Het hebben van de hiërarchie van project- en bedrijfsmappen maakt veel eenvoudiger om bedrijfsinstellingen bij te werken. Zorg ervoor dat iedereen dezelfde instellingen in een project gebruikt en upgrade naar een nieuwere versie van Tekla Structures.

Alle instellingen die op het bedrijfsniveau (bijvoorbeeld bedrijfslogo en tekeningstandaards) worden gebruikt, moeten in een bedrijfsmap worden opgeslagen en alle instellingen die in een bepaald project moeten worden gebruikt, moeten in de corresponderende projectmap worden opgeslagen. Eigenschappenbestanden worden altijd in de map \attributes onder de huidige modelmap zoals \TeklaStructuresModels\<my_building>\attributes opgeslagen. Deze bestanden moeten vervolgens naar de project- of bedrijfsmap worden gekopieerd of naar de door de gebruiker gedefinieerde submappen onder de project- of bedrijfsmap.
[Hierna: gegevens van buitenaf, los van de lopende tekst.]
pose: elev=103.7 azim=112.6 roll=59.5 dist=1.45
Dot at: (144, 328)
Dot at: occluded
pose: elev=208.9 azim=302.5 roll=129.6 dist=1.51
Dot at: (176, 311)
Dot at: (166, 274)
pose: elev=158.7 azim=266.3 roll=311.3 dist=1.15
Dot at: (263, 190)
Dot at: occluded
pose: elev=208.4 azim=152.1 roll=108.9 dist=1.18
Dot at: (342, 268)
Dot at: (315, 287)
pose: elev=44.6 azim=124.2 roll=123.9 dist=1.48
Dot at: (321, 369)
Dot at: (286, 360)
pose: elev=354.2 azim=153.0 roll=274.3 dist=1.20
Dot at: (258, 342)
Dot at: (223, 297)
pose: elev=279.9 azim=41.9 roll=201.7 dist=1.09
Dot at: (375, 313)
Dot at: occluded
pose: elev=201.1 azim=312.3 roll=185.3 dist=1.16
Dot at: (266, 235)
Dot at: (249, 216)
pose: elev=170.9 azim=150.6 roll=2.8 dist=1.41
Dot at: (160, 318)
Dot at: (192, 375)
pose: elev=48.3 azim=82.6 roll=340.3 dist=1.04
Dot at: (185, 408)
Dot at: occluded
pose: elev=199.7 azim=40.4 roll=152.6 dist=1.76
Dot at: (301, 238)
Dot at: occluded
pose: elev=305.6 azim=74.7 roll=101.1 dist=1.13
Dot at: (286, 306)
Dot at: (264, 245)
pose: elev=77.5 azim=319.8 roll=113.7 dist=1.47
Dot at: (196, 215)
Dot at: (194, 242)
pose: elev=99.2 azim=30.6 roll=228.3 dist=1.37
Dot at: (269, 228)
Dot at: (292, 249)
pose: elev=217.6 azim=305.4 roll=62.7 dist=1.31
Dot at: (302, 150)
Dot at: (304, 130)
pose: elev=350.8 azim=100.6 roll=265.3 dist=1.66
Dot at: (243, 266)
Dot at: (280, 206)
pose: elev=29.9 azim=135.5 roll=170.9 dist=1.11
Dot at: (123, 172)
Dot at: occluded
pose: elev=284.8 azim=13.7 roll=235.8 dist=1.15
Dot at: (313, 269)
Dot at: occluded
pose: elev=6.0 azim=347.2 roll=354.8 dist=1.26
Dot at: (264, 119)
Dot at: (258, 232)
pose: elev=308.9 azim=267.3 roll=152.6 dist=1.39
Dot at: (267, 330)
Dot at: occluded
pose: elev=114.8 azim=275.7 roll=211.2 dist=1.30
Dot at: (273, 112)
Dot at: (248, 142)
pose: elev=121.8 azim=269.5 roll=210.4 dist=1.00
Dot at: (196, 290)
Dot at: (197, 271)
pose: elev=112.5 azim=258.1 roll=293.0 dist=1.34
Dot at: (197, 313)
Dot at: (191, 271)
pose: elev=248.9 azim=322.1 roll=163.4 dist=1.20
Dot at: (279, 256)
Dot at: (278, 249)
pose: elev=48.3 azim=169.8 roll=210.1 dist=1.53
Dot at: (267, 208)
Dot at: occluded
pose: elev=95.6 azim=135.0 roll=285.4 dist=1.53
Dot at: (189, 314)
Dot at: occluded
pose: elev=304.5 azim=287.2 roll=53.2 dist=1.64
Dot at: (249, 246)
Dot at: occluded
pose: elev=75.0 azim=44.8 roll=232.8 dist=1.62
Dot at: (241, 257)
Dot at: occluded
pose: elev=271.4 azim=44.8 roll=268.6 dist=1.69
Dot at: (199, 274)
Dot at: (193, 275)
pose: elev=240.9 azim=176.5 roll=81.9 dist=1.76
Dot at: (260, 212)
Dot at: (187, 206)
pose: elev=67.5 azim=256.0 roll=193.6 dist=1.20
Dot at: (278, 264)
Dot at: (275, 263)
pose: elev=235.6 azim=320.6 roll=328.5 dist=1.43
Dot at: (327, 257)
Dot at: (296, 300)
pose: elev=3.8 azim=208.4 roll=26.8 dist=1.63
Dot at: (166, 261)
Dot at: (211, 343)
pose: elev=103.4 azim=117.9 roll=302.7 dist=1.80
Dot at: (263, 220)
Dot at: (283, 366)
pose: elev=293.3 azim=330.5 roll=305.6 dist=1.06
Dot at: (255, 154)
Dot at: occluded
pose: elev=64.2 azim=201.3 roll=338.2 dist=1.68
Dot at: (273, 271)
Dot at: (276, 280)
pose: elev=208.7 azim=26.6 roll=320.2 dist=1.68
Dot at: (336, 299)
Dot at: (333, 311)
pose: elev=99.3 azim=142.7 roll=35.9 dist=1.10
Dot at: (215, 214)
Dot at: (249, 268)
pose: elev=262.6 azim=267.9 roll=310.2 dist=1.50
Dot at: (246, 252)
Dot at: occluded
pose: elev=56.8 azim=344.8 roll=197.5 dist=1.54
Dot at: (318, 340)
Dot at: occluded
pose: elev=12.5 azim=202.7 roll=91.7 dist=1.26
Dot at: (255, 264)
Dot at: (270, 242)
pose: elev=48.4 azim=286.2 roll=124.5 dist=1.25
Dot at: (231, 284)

Als u de in een bedrijfs- en projectmap opgeslagen instellingen wilt gebruiken, stelt u het pad naar de map in door de variabelen XS_PROJECT en XS_FIRM te gebruiken. Deze variabelen moeten in de initialisatiebestanden (.ini) worden geplaatst. U kunt verschillende .ini-bestanden hebben. U kunt in de Tekla Structures-snelkoppeling definiëren welke .ini-bestanden moeten worden uitgevoerd en welke instellingen moeten worden toegepast.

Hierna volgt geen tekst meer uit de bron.